All in all, it’s certainly a very Lynchian outing, and it actually sets up a lot of details of the Laura Palmer denouement that we couldn’t have known at the time. The show was still the talk of television, but in just five episodes the killer would be revealed – and then Twin Peaks was headed for oblivion.

Diverse observations:

* Maddy’s vision of BOB on the couch is pretty frakking creepy. In the shooting script she had another in which he appears opposite her at the dinner table, explaining Cooper’s later line that she saw him twice.

* On the subject of Maddy, I always assumed from the first season that she was a bit older than Laura and the gang. Here though, she seems to be about the same age.

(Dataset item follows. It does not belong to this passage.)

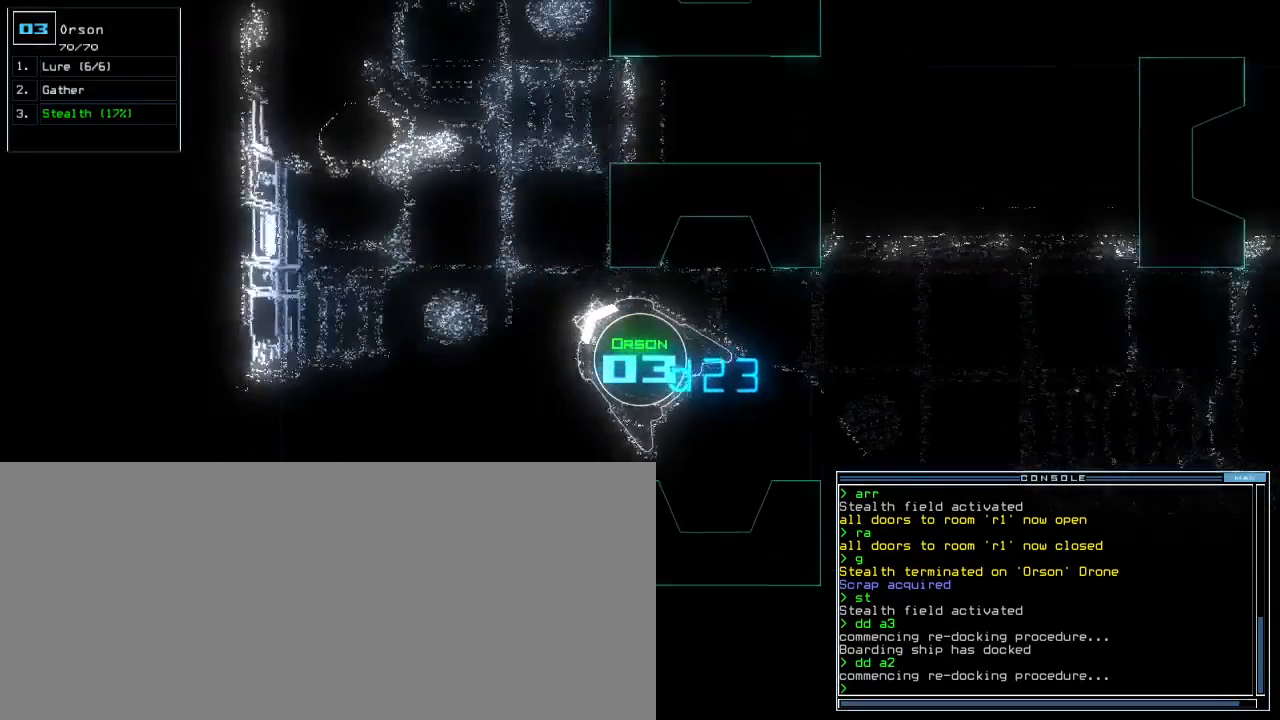
{"keys": ["right", "up"], "events": [[133, "left", "up"], [250, "right", "down"], [333, "right", "up"], [400, "right", "down"]]}
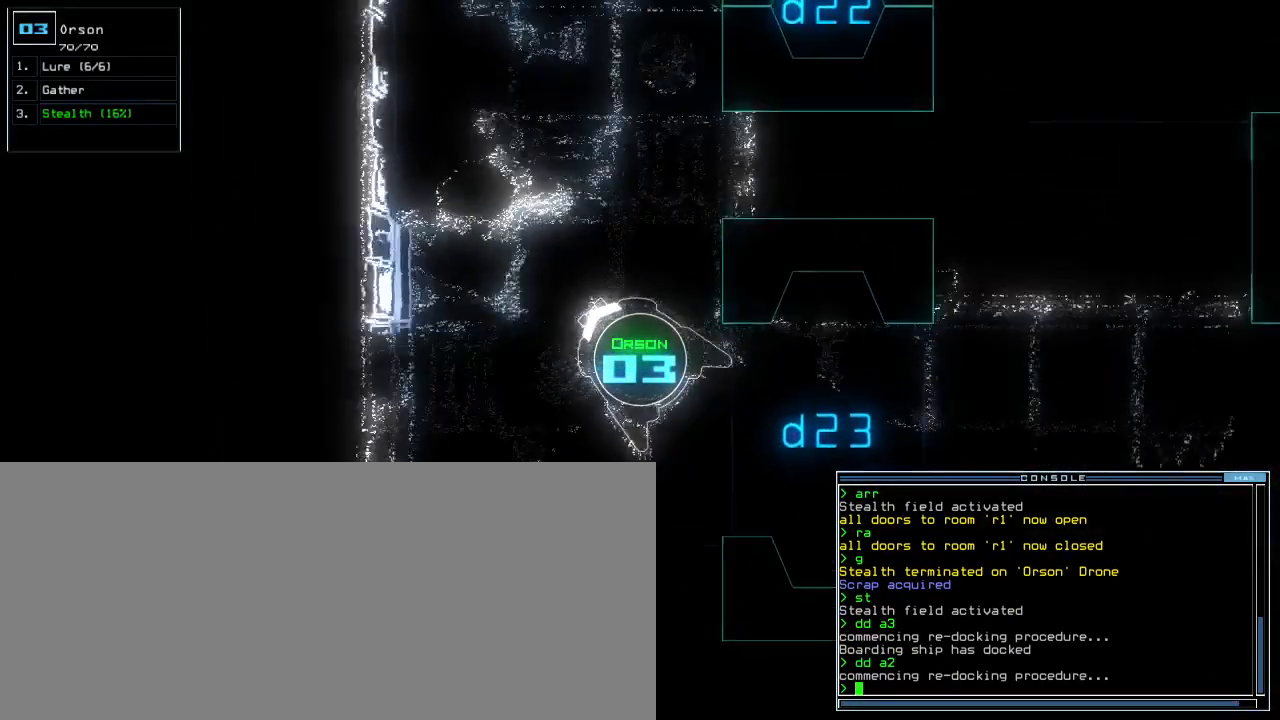
{"keys": ["up"], "events": [[217, "right", "up"]]}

In another deleted scene, Leland creepily invites her to live with them: the first sign of his growing obsession.

* Pierre’s line “J’ai une âme solitaire” prefigures Harold’s suicide note. Does this imply he is evil? I’m not sure I can answer this, at least not until I review Fire Walk With Me.

* There’s a deleted scene in which Pete punches Albert, which adds to a theme of violence against him which will “pay off” next week.

* Andy continues to be really really annoying this week, but Lucy is surprisingly adorable.

* Who called the sheriff’s station and then refused to leave their name? I don’t think we ever find out, but there’s no one who evidently makes sense: Leland? No, he’s apparently walking over there already. Audrey? No, she’d give her name wouldn’t she?. Was it Josie perhaps? I’ll have to keep an eye on this.

* And let’s keep an eye on Hank’s domino. Apparently, it was supposed to reflect how many people he’s killed. Currently it stands at “6”. (I wonder if he scratches one number off when Andrew Packard turns up alive?) Hank actually remains quite ambiguous despite all this, almost as if the show doesn’t want to make him evil just yet.

* And I never realised before how self-centered Bobby is here. Despite his proclamations of love and protection for Shelley, he’s more than willing to have Leo stay in the house (albeit as a vegetable) to collect the disability money. She hasn’t realised, and I don’t think she ever realises, this about him.


One Response to “Twin Peaks: Episode Nine Review”

  1. Chip said

    I just stumbled across your great reviews; thanks for them. I think you’re missing the point with the character of James. The major writers (Lynch, Frost, Peyton, et al.) seemingly delighted in making him the weakest-willed character on the show. One of the show’s many (intentional) ironies is that the supposed James Dean-like character is regularly abused and taken for granted by the many women to whom he’s attracted. When he keeps declaring love for women (going from one to another with little-to-no reason) when it’s clearly nothing more than lust and when they’re clearly using him, he really comes across as pathetic.

    There’s one caveat. Despite the female characters’ (sometimes admiring, sometimes mocking) description of him as “innocent,” we also see a dark side of the character, at least when he coldly, harshly slaps Laura in FWWM. Weak-willed characters often have very angry and/or fear-driven sides, and, although this was not the case with James, they are easy prey for “Bob.”

    And yes, the recording session is hideous.